In their improvised scene, Middleton and Aleman attend a Veterans Association support group. Speaking from his real life experiences, Middleton tells the other vets he wants his “humanity back” and “to be able to relate to people normally.”

Middleton says that although he’s still having trouble connecting with anyone outside the military, Platner is one civilian who understands him.

She was a student in Boston and happened to live with Matty’s mother. Hearing about Matty’s stories from Iraq gave Platner some insight when she and Middleton met in New York.

“Why would anyone date someone who is in the military?” Platner’s friends initially asked her. “But this is a whole group of well educated, liberal guys that are not the typical profile,” Platner said.

Middleton says Platner, who’s 24 and lives in the East Village, has helped him cope. “If I get really anxious in a crowd, she’ll understand,” he says, “Other people will think you’re crazy.”

Another group with insight into such problems is the New York chapter of Iraq Veterans Against the War, which advocates a complete and immediate pullout from Iraq. The group currently has 300 members nationally, and 22 in New York. It is part political organization, part support group.

“Without them I’d probably be a severe drug addict, or I’d be dead somewhere,” says Mike Harmon, another young Iraq veteran who suffers frequent panic attacks.

Middleton walks up Fifth Ave. a few months ago with 2,000 antiwar protestors, each holding a sign bearing the name of a soldier killed in Iraq.

Middleton’s sign says “Sgt. Vitagliano, Staff Sergeant, 33, New Haven, Ramadi.” He chose Vitagliano; they were close friends when they were stationed in Korea, before their paths diverged on the way to Iraq.

Vitagliano was killed by a suicide bomber driving a car full of explosives.

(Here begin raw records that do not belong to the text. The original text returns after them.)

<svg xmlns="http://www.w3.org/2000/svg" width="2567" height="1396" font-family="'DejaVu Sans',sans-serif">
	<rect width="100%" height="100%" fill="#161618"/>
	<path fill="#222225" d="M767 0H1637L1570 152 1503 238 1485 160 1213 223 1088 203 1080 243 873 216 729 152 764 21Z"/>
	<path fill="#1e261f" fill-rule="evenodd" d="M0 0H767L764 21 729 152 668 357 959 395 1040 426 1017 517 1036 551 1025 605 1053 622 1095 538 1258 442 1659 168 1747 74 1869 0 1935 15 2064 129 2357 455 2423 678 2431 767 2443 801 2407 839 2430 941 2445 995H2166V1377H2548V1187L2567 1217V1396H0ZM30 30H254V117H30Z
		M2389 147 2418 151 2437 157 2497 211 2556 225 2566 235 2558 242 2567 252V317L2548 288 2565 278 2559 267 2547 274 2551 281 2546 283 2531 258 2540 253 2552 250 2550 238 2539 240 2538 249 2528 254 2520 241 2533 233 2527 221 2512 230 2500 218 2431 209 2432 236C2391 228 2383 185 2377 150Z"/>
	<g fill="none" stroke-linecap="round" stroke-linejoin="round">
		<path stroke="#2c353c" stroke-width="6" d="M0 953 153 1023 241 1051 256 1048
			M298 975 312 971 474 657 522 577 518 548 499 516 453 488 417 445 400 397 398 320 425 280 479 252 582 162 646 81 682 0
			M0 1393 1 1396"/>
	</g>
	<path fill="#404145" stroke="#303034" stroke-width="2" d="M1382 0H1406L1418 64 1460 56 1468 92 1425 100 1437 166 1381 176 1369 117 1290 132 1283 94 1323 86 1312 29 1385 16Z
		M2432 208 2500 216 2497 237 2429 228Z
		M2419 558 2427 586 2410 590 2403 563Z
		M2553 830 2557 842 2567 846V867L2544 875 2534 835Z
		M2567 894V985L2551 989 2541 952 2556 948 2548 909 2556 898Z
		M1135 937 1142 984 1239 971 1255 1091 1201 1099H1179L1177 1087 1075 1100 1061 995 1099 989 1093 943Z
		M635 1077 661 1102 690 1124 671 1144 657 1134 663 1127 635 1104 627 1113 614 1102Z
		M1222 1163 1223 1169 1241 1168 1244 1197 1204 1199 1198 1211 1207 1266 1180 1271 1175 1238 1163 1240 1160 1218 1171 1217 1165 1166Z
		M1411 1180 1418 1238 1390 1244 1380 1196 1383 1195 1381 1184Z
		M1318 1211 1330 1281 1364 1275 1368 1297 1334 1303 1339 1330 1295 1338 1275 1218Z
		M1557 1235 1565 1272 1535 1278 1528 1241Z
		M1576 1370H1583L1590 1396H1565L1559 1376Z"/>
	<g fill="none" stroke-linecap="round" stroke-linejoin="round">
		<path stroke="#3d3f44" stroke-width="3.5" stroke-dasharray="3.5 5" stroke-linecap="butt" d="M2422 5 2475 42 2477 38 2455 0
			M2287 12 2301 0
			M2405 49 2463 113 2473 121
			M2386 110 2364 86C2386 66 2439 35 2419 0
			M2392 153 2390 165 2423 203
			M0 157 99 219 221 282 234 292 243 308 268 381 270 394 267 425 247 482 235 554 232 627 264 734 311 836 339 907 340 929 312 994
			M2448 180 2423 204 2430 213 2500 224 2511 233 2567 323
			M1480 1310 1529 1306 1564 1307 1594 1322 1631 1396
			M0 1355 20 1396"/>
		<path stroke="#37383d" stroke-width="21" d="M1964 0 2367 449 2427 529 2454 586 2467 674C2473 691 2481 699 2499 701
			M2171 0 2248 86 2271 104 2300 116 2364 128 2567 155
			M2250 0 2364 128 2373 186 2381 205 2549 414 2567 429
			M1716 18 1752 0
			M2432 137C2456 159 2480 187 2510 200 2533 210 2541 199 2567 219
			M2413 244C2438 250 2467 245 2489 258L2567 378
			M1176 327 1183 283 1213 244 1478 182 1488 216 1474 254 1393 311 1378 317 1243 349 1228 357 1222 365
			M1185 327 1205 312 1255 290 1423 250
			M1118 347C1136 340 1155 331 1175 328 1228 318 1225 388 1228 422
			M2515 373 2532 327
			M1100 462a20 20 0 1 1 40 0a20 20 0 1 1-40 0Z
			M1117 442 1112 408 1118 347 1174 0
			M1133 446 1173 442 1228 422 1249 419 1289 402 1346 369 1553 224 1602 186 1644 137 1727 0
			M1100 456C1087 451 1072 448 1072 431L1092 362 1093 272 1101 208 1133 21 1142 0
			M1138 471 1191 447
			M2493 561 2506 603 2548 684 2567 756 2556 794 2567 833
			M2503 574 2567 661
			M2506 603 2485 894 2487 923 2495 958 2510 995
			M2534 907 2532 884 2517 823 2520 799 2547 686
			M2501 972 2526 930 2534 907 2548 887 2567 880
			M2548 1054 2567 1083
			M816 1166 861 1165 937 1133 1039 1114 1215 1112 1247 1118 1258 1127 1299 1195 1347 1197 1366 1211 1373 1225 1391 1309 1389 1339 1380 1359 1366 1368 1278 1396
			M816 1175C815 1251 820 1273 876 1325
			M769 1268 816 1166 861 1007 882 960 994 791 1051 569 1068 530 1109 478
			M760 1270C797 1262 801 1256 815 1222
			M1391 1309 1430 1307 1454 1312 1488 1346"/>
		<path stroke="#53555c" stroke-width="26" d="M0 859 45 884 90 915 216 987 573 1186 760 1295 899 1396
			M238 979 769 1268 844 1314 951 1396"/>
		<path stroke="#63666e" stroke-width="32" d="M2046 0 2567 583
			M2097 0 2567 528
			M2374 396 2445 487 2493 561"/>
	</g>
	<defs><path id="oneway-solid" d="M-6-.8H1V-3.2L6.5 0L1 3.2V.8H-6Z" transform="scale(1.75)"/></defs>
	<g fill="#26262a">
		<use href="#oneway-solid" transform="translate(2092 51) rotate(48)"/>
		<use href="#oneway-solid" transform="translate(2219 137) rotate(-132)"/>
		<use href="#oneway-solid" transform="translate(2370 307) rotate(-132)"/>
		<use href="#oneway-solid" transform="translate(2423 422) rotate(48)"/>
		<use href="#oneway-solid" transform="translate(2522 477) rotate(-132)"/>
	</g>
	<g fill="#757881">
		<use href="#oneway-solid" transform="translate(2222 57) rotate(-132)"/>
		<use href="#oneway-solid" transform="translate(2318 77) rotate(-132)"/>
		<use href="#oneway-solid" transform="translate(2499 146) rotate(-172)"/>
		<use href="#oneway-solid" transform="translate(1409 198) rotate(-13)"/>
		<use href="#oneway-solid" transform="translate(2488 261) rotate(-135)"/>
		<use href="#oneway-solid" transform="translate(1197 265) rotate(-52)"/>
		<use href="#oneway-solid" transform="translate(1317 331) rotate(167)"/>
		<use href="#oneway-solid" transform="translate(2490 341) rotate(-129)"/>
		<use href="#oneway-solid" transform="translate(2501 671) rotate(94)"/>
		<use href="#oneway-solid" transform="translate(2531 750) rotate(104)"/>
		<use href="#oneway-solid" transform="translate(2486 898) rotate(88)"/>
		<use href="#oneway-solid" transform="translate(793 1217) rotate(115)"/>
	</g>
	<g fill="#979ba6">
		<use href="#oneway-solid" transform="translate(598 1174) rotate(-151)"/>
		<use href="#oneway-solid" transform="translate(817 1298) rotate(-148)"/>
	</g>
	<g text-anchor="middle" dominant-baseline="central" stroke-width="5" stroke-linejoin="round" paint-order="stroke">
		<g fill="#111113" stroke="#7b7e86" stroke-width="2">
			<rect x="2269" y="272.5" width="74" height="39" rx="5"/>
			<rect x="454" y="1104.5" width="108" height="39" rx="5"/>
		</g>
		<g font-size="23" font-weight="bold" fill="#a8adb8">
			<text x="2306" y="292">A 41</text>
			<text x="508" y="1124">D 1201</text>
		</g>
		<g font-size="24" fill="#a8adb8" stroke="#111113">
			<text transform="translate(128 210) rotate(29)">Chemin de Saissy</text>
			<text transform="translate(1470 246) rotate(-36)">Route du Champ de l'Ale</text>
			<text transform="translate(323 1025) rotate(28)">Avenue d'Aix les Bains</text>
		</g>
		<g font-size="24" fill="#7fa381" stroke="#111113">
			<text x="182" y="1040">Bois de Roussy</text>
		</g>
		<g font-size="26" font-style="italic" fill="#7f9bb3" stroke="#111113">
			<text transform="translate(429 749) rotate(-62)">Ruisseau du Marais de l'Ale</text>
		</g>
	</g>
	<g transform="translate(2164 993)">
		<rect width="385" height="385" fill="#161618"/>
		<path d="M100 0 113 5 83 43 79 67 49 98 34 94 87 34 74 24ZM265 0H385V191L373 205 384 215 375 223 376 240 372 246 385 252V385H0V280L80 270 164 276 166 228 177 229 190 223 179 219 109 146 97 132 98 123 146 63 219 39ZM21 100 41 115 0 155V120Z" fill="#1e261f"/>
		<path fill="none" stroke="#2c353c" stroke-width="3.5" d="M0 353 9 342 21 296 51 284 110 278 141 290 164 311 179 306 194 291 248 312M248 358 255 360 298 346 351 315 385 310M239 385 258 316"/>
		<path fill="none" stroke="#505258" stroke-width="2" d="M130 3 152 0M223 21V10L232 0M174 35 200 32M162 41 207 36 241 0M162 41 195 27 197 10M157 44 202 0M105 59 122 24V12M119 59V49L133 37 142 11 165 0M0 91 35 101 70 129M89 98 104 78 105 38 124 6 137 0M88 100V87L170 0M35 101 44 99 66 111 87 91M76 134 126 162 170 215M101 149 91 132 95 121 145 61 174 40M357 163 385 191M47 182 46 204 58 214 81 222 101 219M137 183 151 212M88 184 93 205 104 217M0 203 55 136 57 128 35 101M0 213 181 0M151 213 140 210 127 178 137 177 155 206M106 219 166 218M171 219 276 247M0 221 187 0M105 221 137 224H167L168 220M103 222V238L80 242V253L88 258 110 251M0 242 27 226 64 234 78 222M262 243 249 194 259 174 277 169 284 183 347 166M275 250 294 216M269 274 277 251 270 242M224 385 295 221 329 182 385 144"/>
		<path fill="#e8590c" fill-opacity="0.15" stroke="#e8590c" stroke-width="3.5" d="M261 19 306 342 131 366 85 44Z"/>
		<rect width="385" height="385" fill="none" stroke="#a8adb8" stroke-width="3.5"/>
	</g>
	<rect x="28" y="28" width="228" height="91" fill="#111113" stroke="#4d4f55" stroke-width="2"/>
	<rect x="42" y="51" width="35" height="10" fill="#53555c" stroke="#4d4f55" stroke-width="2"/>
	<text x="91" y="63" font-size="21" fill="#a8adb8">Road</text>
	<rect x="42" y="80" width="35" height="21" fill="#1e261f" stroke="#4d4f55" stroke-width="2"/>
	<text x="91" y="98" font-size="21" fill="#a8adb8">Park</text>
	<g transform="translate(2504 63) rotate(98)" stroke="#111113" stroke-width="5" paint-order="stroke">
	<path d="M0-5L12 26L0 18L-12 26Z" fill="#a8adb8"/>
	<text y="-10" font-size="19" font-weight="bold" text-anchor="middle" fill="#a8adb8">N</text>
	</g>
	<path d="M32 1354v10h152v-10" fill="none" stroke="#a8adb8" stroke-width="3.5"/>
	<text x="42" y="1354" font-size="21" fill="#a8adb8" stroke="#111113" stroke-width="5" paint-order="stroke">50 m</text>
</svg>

According to soldiers who witnessed the explosion, Vitagliano pushed a fellow soldier out of the way of the vehicle’s path. “He saved at least one guy’s life,” Middleton says.

The mood of the protest is like a funeral. As it goes up Fifth Ave., some of the veterans start quietly chanting. Tourist buses approach the protest; Middleton watches as the tourists stare, for a brief moment, at the names of the dead. Middleton’s eyes begin to well.